Crystal arrived at the arena an hour early, her season ticket folded in her coat pocket like a talisman. She had worked a double shift the day before to start paying down Aunt Matty's treatment bills, and her legs ached from standing. But Gerard had said he'd see her at the next game, and she wasn't going to miss it. She was halfway to the entrance when she saw him waiting by the equipment door, a bright duffel bag at his feet and a folded paper in his hand. Gerard waved when he spotted her, and her heart kicked hard against her ribs. He walked toward her with the easy confidence of someone who expected to be welcomed. When he held out the paper, she saw it was a game schedule with certain dates circled in red ink. "I need someone to travel with the team," he said. "Road games. Paid position. You'd be perfect." The offer hung in the air between them, and Crystal's wrist suddenly felt heavy with the weight of the alert bracelet she wore for Aunt Matty's sake. The schedule showed three games a week for the next two months, all of them out of town. Crystal tried to imagine leaving Aunt Matty with a neighbor for days at a time, tried to picture herself on a team bus with Gerard while her phone lit up with emergency calls she couldn't answer. She looked at Gerard's face, hopeful and certain, and felt something inside her crack open. "I can't," she said, and the words tasted like ash. "I have someone who needs me here." Gerard's expression shifted to confusion, then concern, but Crystal was already stepping back, already protecting the careful distance she'd built between them.

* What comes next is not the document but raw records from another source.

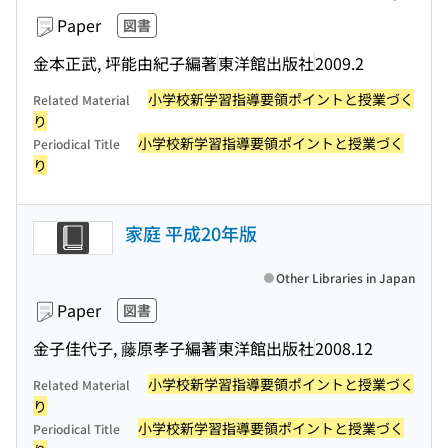
Paper
図書
金本正武, 坪能由紀子編著
東洋館出版社
2009.2
小学校新学習指導要領ポイントと授業づく
Related Material
り
小学校新学習指導要領ポイントと授業づく
Periodical Title
り
家庭 平成20年版
Other Libraries in Japan
Paper
図書
金子佳代子, 藤原孝子編著
東洋館出版社
2008.12
小学校新学習指導要領ポイントと授業づく
Related Material
り
小学校新学習指導要領ポイントと授業づく
Periodical Title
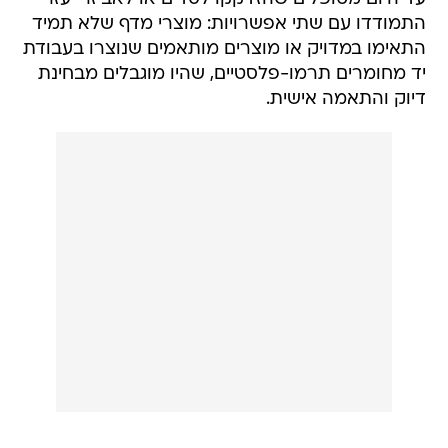
התמודדו עם שתי אפשרויות: מוצרי מדף שלא תמיד
התאימו במדויק או מוצרים מותאמים שנוצרו בעבודת
יד מחומרים תרמו-פלסטיים, שהיו מוגבלים מבחינת
דיוק והתאמה אישית.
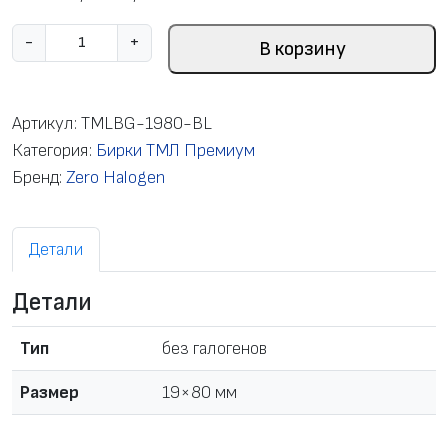
К
-
+
В корзину
о
л
и
Артикул:
TMLBG-1980-BL
ч
Категория:
Бирки ТМЛ Премиум
е
Бренд:
Zero Halogen
с
т
Детали
в
о
Детали
т
о
Тип
без галогенов
в
а
Размер
19×80 мм
р
а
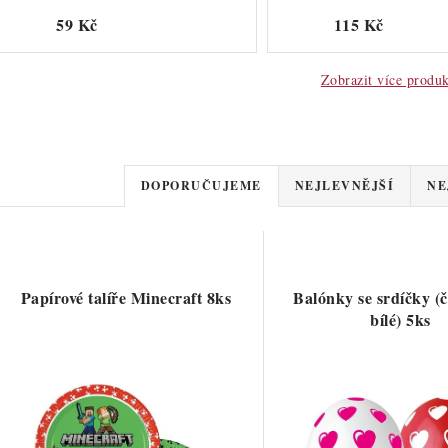
59 Kč
115 Kč
Zobrazit více produ
Ř
DOPORUČUJEME
NEJLEVNĚJŠÍ
NE
a
V
z
ý
e
Papírové talíře Minecraft 8ks
Balónky se srdíčky (
p
bílé) 5ks
n
í
s
p
p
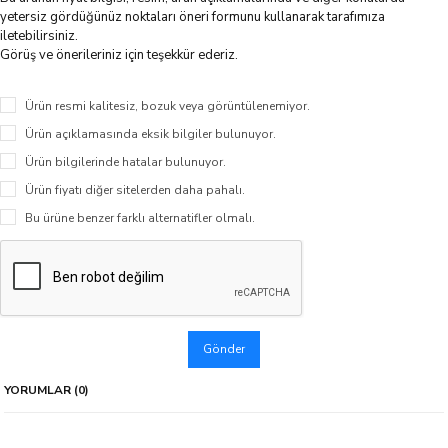
yetersiz gördüğünüz noktaları öneri formunu kullanarak tarafımıza
iletebilirsiniz.
Görüş ve önerileriniz için teşekkür ederiz.
Ürün resmi kalitesiz, bozuk veya görüntülenemiyor.
Ürün açıklamasında eksik bilgiler bulunuyor.
Ürün bilgilerinde hatalar bulunuyor.
Ürün fiyatı diğer sitelerden daha pahalı.
Bu ürüne benzer farklı alternatifler olmalı.
Gönder
YORUMLAR (0)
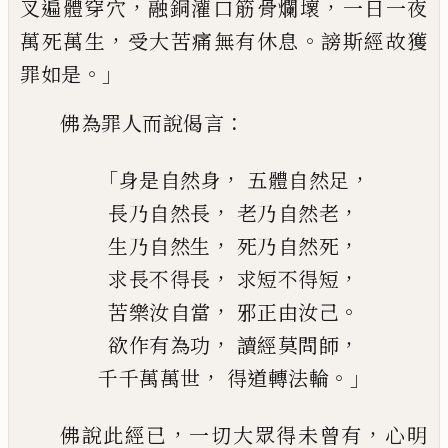
，
，
叉遍體穿
穴
融
銅灌口
筋
骨爛壞
一日一
夜
，
。
萬死萬生
受大苦痛無有休息
謗斯經
故獲
。」
罪如是
：
佛為罪人而說偈言
「
，
，
身是自然身
五體自然足
，
，
長乃自然長
老
乃
自然老
，
，
生
乃
自然生
死
乃
自然死
，
，
求長不得長
求短不得短
，
。
苦樂汝自當
邪正由汝
己
，
，
欲作有為功
讀經莫問師
，
。」
千千萬萬
世
得道轉法輪
，
，
佛說此經已
一切
大
眾得未曾有
心明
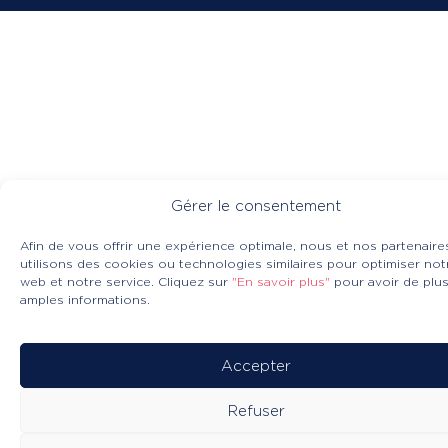
Gérer le consentement
Afin de vous offrir une expérience optimale, nous et nos partenaire
utilisons des cookies ou technologies similaires pour optimiser not
web et notre service. Cliquez sur
"En savoir plus"
pour avoir de plu
amples informations.
Accepter
Refuser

Gerard didn't argue or ask questions. He just nodded slowly and picked up his duffel bag, the schedule still in his other hand. "If things change," he said quietly, and left the rest unfinished. Crystal watched him walk back toward the arena, and for the first time in two years, she understood that wanting Gerard and having him were two entirely different things. She had chosen Aunt Matty over the fantasy, and the choice had turned Gerard from a dream into a real person she'd just hurt. Tomorrow she would sit in her seat and watch him play, but everything between them had already changed.